* Consegna 1: Secondo il brano sulla cura della vulvodinia, quali sostanze analgesiche prodotte dall'organismo aumentano con il movimento?
* Consegna 2: Quanti minuti al giorno di camminata veloce indica il brano sulla cura della vulvodinia?
* Consegna 3: Prosegui il brano sulla cura della vulvodinia a partire dalla sua ultima frase.

* Estratto del documento:
/---

Come si cura la vulvodinia

La terapia è complessa e richiede un grande impegno, ma è uno sforzo che ripaga: oltre 8 donne su dieci oggi risolvono la vulvodinia. «È necessario innanzitutto un cambiamento nello stile di vita», dice la professoressa Graziottin. «L’alimentazione deve essere quella mediterranea, con una riduzione drastica degli zuccheri con glucosio e saccarosio, a favore di piccole quantità di fruttosio e di miele. Inoltre, vanno eliminate tutte le bevande alcoliche. Va anche privilegiato il movimento, con 45 minuti al giorno di camminata veloce. In questo modo, agiamo sui fattori che possono aumentare il rischio di candida. Inoltre il movimento incrementa i livelli di endorfine, serotonina e dopamina, cioè delle sostanze analgesiche prodotte dall’organismo, con riduzione dei segnali dolorosi».

La terapia prevede anche farmaci e integratori. «In caso di esercizi per rilassare i muscoli del pavimento pelvico, viene in aiuto lo psicofarmaco diazepam in crema da applicare in vagina. Mentre in caso di candida recidivante, se necessario, viene prescritto un antimicrobico. Lo stesso viene fatto in caso di cistite recidivante. Niente antibiotici però ma il d-mannosio, un integratore mirato proprio alla risoluzione delle forme più gravi. Se inoltre dal colloquio con la paziente emerge un uso eccessivo di antibiotici, la terapia prevede anche un ciclo con probiotici, per riequilibrare la flora batterica alterata. Non mancano poi le sostanze per aiutare a spegnere l’infiammazione, come le resolvine, estratti degli omega 3, e l’acido alfa lipoico».

Sì anche ad antidepressivi con effetto antinfiammatorio a livello del sistema nervoso centrale, come il principio attivo amitriptillina, e agli antiepilettici che riducono la trasmissione del dolore, quando è molto intenso. «Sono cure da seguire sotto stretto controllo medico e che vanno man mano scalate», conclude la professoressa Graziottin. «I cambiamenti nello stile di vita però devono essere mantenuto, per prevenire eventuali ricadute».

\---

* Voci fornite:
/---

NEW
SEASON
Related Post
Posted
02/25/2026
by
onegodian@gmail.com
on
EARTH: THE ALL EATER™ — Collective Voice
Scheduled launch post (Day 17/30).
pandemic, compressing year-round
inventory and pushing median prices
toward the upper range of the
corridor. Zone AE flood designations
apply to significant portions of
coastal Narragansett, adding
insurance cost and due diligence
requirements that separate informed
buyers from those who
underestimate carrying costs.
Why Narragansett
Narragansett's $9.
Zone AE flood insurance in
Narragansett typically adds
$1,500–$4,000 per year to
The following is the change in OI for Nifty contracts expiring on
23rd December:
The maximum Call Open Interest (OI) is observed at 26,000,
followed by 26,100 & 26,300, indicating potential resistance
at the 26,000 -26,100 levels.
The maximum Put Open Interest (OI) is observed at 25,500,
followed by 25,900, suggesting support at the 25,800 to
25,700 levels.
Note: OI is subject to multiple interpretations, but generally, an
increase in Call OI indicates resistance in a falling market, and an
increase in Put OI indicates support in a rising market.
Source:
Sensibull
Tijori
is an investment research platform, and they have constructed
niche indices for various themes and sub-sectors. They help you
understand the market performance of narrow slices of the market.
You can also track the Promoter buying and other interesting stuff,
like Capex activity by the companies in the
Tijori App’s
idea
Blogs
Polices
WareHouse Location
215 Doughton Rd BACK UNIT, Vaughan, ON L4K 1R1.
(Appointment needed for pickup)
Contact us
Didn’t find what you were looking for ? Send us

\---

* Spazio risposta 1: Endorfine, serotonina e dopamina.

* Spazio risposta 2: 45 minuti al giorno.

* Spazio risposta 3:
Il riconoscimento dallo Stato

Risale al 20 maggio 2021 la proposta di legge per il riconoscimento della vulvodinia da parte del Servizio Sanitario Nazionale e dello Stato. Ma i punti da sviluppare erano ancora molti. Da qui, l’Istituzione di un Comitato che racchiude tutte le Associazioni che si occupano di vulvodinia e di neuropatia del pudendo, patologia caratterizzata da dolore cronico nella zona pelvica causata dall’infiammazione del nervo pudendo, specialisti e pazienti. Il 12 novembre dello scorso anno è stata quindi presentata una nuova proposta di legge, nell’ambito di un Convegno politico. A parlare è stata anche Giorgia Soleri, che ha postato il suo intervento sulla sua pagina instagram. La proposta di legge prevede, per citare solo alcuni dei punti, il riconoscimento di vulvodinia e neuropatia del pudendo nei Livelli Essenziali di Assistenza come malattie croniche e invalidanti, l’individuazione di un presidio pubblico specializzato in ogni regione, l’accesso agevolato al telelavoro e allo smart working per lavoratrici e lavoratori e un incremento dei permessi per malattia in base alla gravità della patologia.

In attesa, sono in corso i lavori in ogni singola Regione. I risultati si iniziano a vedere. A febbraio 2022 la Regione Lazio ha approvato all’unanimità una mozione che la impegna a valutare l’inserimento delle due sindromi nei LEA regionali, oltre a individuare presidi sanitari pubblici specializzati, ad assicurare la corretta formazione medica e a promuovere campagne di sensibilizzazione e prevenzione a partire dalle scuole.

Le associazioni per la vulvodinia

Certo, non è semplice trovare lo specialista giusto e lo dimostrano le lunghe attese tra inizio dei dolori e diagnosi: oltre quattro anni in media. Per questo, le Associazioni hanno creato anche pagine ad hoc sui loro siti, con gli elenchi di Centri ospedalieri specializzati in vulvodinia.